About 300 billion litres of environmental water has been “lost” in the Murray-Darling Basin in recent years as farmers have been heavily subsidised to improve their irrigation practices, according to a leading water scientist.
John Williams, a foundation member of the Wentworth Group and a former chief of CSIRO Land and Water, said the volume of water loss is 50 to 100 times greater than the allegations of illegal pumping and fraud in the Barwon and Darling Rivers exposed by Four Corners earlier this week.
Dr Williams told RN Breakfast that the problem was occurring across the entire Basin because the Murray-Darling Plan had not addressed the problem of “return flows”.

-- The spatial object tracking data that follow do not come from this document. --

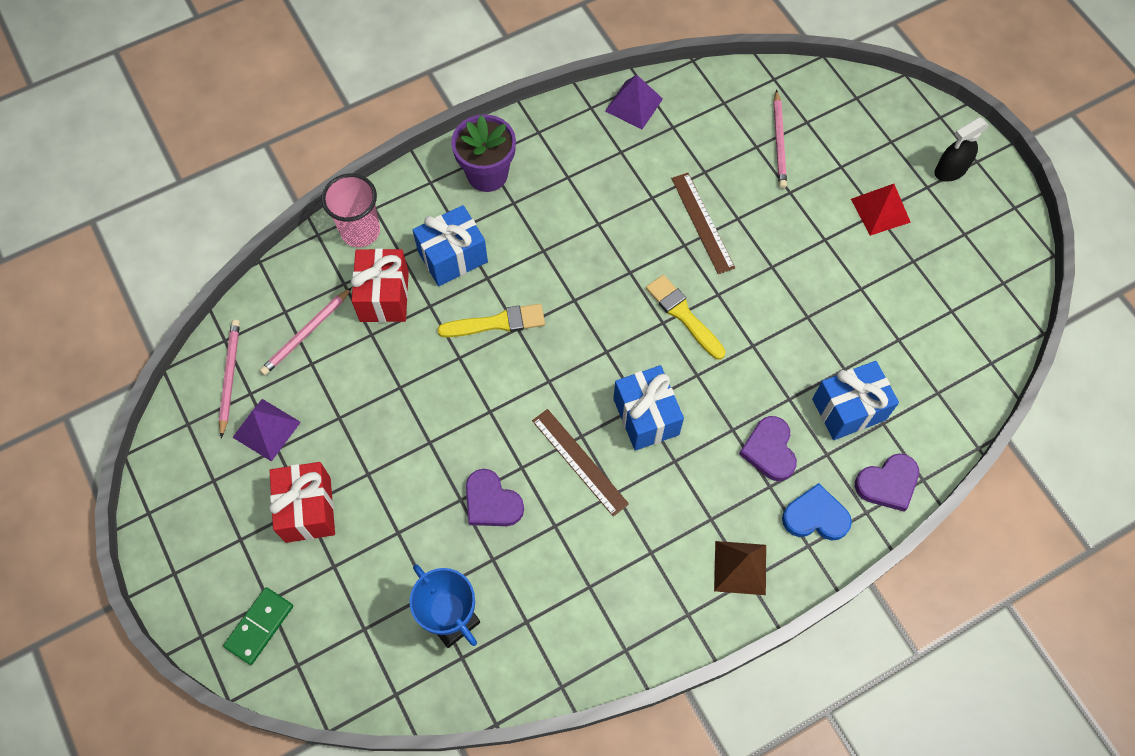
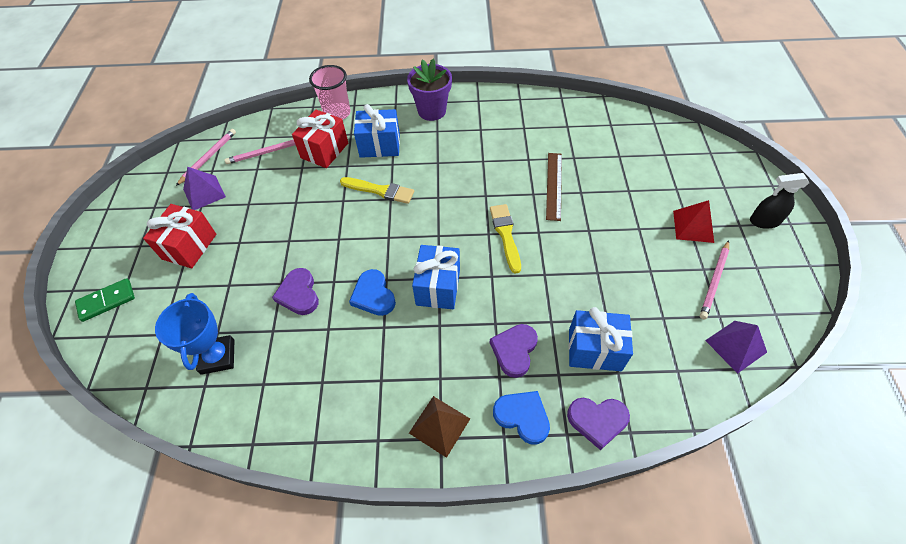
camera: 30 degrees right, 10 degrees down
brown ruler [532,409,629,517] -> blue heart [349,269,396,316]
purple pyramid [605,75,663,129] -> purple pyramid moved to [705,321,767,374]
pink pencil [774,89,787,188] -> pink pencil moved to [700,240,729,319]

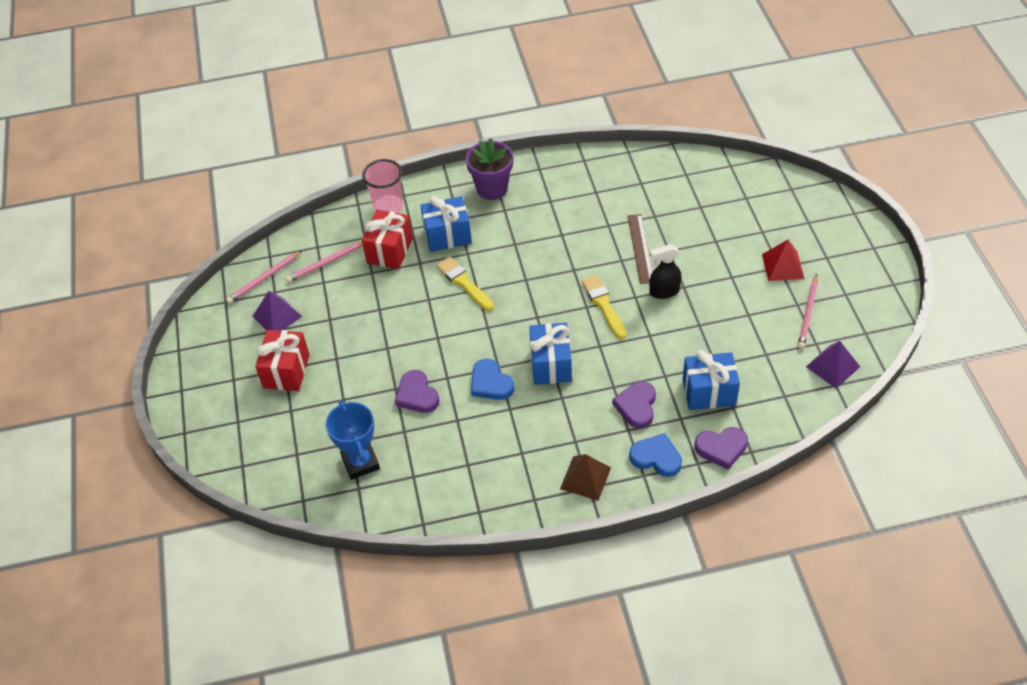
camera: 10 degrees left, 5 degrees down
green domino [75,278,135,322] -> none
pink pencil [176,129,236,186] -> pink pencil turned 150 degrees counterclockwise [226,251,302,304]
yellow brush [340,177,414,204] -> yellow brush turned 135 degrees counterclockwise [436,257,494,311]
black spray bottle [750,173,809,229] -> black spray bottle moved to [649,244,682,299]

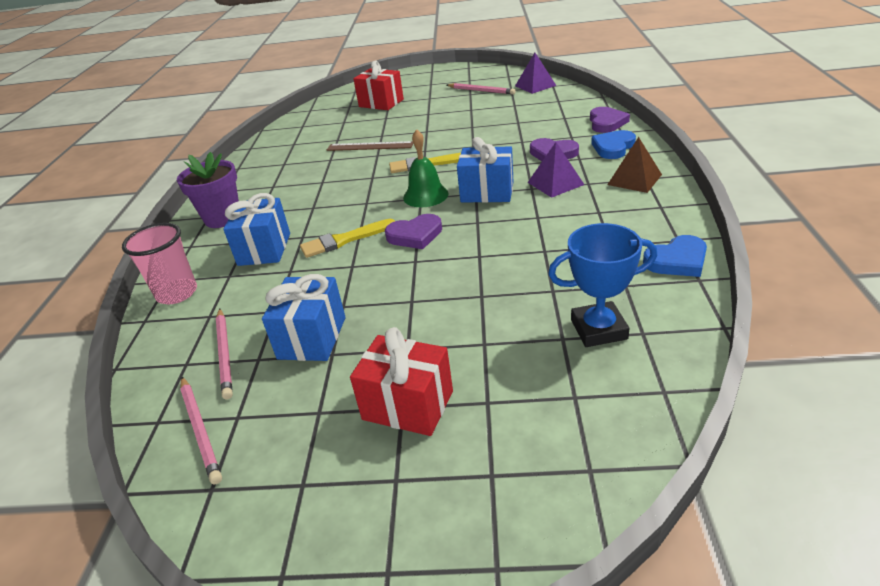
camera: 75 degrees left, 15 degrees down
purple pyramid [252,291,302,331] -> purple pyramid moved to [528,142,584,198]
red gift [362,210,413,269] -> red gift moved to [353,61,404,110]
purple heart [395,370,440,413] -> purple heart moved to [385,214,442,249]
blue heart [471,359,514,400] -> blue heart moved to [643,235,707,277]
black spray bottle [649,244,682,299] -> none
blue gift [682,350,740,410] -> blue gift moved to [262,274,346,361]
red pyramid [762,240,804,281] -> none
none -> green bell [403,129,449,207]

This is the water that used to leak back into the rivers as environmental flows when it was not used on farms by irrigators.
Economist professor Quentin Grafton from the Australian National University (ANU) estimates the Government has spent about $3 billion over the past five years subsidising farmers to capture and use more of this water.
But Dr Williams said: “Unless you take account of the return flows, and adjust your extraction appropriately, you are actually starving the river of what it used to have as environmental flows.”
He has calculated the loss to the environment is around 300 gigalitres of water — about three-fifths the volume of water in Sydney Harbour.
‘At the moment we’re flying blind’: Experts want return flow audits
Dr Williams and Professor Grafton from the ANU’s Crawford School of Public Policy are calling for a moratorium on $1.7 billion of new water infrastructure spending budgeted over the next four years in the Murray-Darling.
Dr Williams and Professor Grafton also want an audit of return flows from irrigation works back to the environment.
“I think it’s very reasonable to say, ‘Let’s have an audit, let’s look at what the numbers tell us in terms of return flows’,” Professor Grafton said.
“Then we can decide where we want to spend our money.
“At the moment, we’re flying blind, based on trust that this is working.
“We can fix this, but we just have to know the numbers … [with] the subsidies spent on on-farm water use efficiencies we’ve actually gone backwards … every dollar we spend on that, we actually reduce stream flows and environmental flows.”
Dr Williams said there has been little scientific scrutiny of the Government’s water efficiency program, despite emerging international concern about the potential environmental losses.
“The Food and Agriculture Organisation and major hydrological papers … have been pointing out [this problem] right around the world.
“That if you use water use efficiency, which sounds attractive, without substantially reducing the take … that you do not go forward.
“That’s written in the literature. But in the current Murray-Darling Basin Plan that has not been properly taken into account.”
Dr Phillip Glyde, the chief executive of the Murray-Darling Basin Authority, told RN Breakfast “we certainly recognise that Dr Williams is an expert … John’s talking about the potential for up to 300 gigalitres of water that might be being lost through return flows”.
“There’s great debate about that and about that measurement,” he said.
“The important thing though, is that with those water use efficiencies the water ends up in the hands of the Commonwealth Environmental Water Holder, and they can choose to use the water in a much more efficient way … choose to mimic natural events to add on to existing flows.”
Murray-Darling Basin Authority CEO says plan is ‘on track’
Dr Glyde conceded that half of the return flows that used to return to the rivers are now being kept by irrigators.
Asked if the extraction volumes to irrigators are being correspondingly reduced as water efficiencies are increased, Dr Glyde said: “It is happening … [but] there needs to be more.”
Dr Glyde said there was no need for a moratorium or a new audit on return flows, because that work was already being done.
“It is, and each of the environmental water holders — Commonwealth and state — do those regular reports and audits and they report on the outcomes of that work, good and bad,” Dr Glyde said.
He said he understood the frustration of ecologist Dr David Paton in South Australia, who claimed on RN Breakfast that the ecological health of the Coorong and Murray mouth is as bad as it has ever been.
“Dr Patton’s right in that the Coorong and the lower lakes, the Murray mouth, are really the canary [in the coalmine] — rivers die from the mouth up,” he said.
“It’s really important to understand though that the Basin Plan currently now is delivering more water than would have been the case beforehand.
“We’re five years into trying to restore 100 years of over allocation of the water in the Basin. Any environmentalist will tell you, you will not be able to get immediate results.
“My message would be that we’ve got to stay the course — there is no plan B.
“The thought of pausing like Dr Grafton’s suggesting makes no sense at all to me.
“We’re on track and we’re going to deliver.”